Espiral

Érase una vez, en una ciudad lejana. Un joven y animoso cartero llamado Rodolfo. Su madre le había puesto ese nombre de origen germano porque significaba “el que busca la gloria”.
Encargado de los repartos desempeñaba diariamente su tarea con avidez y alegría. Ubicaba siempre cada dirección, nunca pasaba por alto los números de las casas y había memorizado los nombres de cada calle de su ciudad, hasta los de los barrios mas alejados.
Después de un tiempo haciendo lo que “le había tocado”, empezó a sentirse raro. A su entender, su labor carecía de desafíos y eso lo volvía monótono, rutinario, tedioso.
Una mañana en la que Rodolfo descansaba su cabeza apoyada sobre su brazo y éste sobre el mostrador de la oficina de recepción, llegó el camión con las entregas como todos los días.
Rodolfo tomó una de las bolsas cargada de sobres y cajas. Y mientras separaba cada carta por zona, se sorprendió muchísimo cuando leyó en uno de los sobres: “Sr. Juan Buenaventura, Calle Sin Nombre Nº 95”.

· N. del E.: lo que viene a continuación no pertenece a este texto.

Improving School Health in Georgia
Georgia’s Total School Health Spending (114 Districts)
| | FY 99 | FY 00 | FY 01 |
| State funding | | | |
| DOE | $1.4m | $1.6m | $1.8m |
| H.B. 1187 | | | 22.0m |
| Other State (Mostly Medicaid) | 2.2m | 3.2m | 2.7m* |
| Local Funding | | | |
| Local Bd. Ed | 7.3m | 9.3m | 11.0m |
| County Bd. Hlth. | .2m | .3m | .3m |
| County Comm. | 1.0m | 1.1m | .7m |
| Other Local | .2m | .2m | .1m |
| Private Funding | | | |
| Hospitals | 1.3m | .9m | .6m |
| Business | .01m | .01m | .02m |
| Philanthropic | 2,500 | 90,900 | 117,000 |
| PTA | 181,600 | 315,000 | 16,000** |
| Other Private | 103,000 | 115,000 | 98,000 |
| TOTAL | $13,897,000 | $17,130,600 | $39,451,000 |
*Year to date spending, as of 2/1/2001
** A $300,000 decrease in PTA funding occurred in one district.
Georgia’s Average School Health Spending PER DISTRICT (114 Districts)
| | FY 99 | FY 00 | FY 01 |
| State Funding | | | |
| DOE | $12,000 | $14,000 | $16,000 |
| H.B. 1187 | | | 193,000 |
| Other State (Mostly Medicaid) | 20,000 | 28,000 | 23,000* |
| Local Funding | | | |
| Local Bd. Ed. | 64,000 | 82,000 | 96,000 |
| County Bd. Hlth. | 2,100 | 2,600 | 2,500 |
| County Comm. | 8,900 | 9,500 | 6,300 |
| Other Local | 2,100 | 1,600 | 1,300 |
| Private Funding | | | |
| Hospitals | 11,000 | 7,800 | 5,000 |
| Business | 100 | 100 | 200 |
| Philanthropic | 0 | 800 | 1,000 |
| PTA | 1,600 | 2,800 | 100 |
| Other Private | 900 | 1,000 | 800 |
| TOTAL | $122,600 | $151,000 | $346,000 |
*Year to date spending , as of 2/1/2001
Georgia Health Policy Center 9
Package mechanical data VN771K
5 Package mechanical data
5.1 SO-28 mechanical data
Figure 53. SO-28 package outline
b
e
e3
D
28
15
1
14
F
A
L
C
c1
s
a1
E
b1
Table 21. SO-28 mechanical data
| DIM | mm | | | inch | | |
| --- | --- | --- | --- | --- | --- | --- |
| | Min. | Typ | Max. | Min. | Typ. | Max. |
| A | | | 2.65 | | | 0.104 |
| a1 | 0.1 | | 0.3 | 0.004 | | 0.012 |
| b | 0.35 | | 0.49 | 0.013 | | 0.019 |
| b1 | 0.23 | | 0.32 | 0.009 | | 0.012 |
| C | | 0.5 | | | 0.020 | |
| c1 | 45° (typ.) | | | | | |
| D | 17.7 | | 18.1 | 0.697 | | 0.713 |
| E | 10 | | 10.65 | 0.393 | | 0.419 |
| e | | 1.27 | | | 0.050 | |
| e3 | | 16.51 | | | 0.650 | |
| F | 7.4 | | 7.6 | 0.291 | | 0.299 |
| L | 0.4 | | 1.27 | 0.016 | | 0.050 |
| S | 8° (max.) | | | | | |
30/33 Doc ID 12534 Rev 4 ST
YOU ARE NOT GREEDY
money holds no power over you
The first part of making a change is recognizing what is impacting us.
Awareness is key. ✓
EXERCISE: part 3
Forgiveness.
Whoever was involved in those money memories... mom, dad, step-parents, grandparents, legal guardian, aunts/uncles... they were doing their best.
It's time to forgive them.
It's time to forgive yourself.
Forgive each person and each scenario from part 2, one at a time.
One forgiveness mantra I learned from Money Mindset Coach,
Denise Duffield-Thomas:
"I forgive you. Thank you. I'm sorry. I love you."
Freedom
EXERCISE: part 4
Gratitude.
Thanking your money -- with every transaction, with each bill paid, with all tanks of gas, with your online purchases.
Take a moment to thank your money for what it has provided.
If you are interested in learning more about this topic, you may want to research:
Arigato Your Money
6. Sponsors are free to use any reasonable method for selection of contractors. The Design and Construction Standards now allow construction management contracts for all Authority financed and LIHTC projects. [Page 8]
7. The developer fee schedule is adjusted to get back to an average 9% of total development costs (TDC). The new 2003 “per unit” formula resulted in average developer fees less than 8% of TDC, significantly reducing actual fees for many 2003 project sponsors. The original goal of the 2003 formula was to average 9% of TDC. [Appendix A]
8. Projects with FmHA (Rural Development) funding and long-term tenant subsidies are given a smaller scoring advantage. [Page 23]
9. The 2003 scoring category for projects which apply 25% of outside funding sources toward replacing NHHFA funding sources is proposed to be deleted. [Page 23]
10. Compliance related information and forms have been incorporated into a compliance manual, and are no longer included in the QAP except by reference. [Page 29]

Con todos los sobres en su mochila, tomó su bicicleta y comenzó a repartir.
“La mejor para el final”, se dijo. Pensando en el sobre que tanto lo había exaltado esa mañana.
Y así hizo. Cuando ya mermaba el calor del sol, indicando el comienzo de la tarde, metió su mano en la mochila y tomó ese sobre que tanto lo intrigaba. Pensó primero en el nombre del destinatario:
“No lo conozco”, se dijo.
Luego en el nombre de la calle:
“¡Menos!”, dijo esta vez en voz alta.
Levantó el sobre hasta la altura de sus ojos y lo puso a contraluz. Sus pupilas brillaron, su ceño se frunció, sus manos comenzaron a temblar… El sobre estaba vacío. Tal vez su ego, o no sabía bien qué, le impedía buscar a alguien que lo orientara, y también recorrer las calles en vano.
Volvió al Correo. Mil ideas rondaban por su cabeza. ¿Alguien le había jugado una sucia broma? ¿O era cierto el nombre de esa calle y eso significaba que desconocía esa ubicación? ¿No era capaz de realizar bien su trabajo?
Cabizbajo volvió a su casa, pedaleando despacio.
Abrió la puerta casi sin ganas, y fue directamente a su habitación. Se dejó caer sobre la cama y lentamente cerró los ojos. Sin darse cuenta se durmió un rato.
Al despertar, un poco preso de la vergüenza y un poco enojado consigo mismo, sacó de su placard una valija vacía y fue tirándole un par de prendas de uso más frecuente. Así, sin siquiera doblarlas, cerró la valija con fuerza.
Salió apresurado a la calle, tan rápido que ni cerró la puerta. Subió a su bicicleta y empezó a pedalear sin rumbo definido.
Ahora vive en otra ciudad. Se hace llamar Oflodor y es jardinero.